GIVEN DATA:
++++++
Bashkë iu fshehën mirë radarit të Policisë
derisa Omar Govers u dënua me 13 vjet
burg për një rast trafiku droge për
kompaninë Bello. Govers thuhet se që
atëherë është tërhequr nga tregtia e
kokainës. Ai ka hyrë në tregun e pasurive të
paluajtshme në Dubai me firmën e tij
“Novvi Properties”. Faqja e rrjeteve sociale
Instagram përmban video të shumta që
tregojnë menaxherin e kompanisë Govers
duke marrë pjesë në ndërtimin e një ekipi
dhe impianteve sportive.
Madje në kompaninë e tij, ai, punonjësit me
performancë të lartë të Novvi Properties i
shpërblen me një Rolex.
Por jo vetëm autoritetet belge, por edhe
++++++
WHAT IS BEING ASKED: Begin with the first line of the listing and copy exactly through the line that contains "paluajtshme në Dubai me firmën e tij", please, keeping both ends and leaving out everything after.

YOUR SOLUTION:
Bashkë iu fshehën mirë radarit të Policisë
derisa Omar Govers u dënua me 13 vjet
burg për një rast trafiku droge për
kompaninë Bello. Govers thuhet se që
atëherë është tërhequr nga tregtia e
kokainës. Ai ka hyrë në tregun e pasurive të
paluajtshme në Dubai me firmën e tij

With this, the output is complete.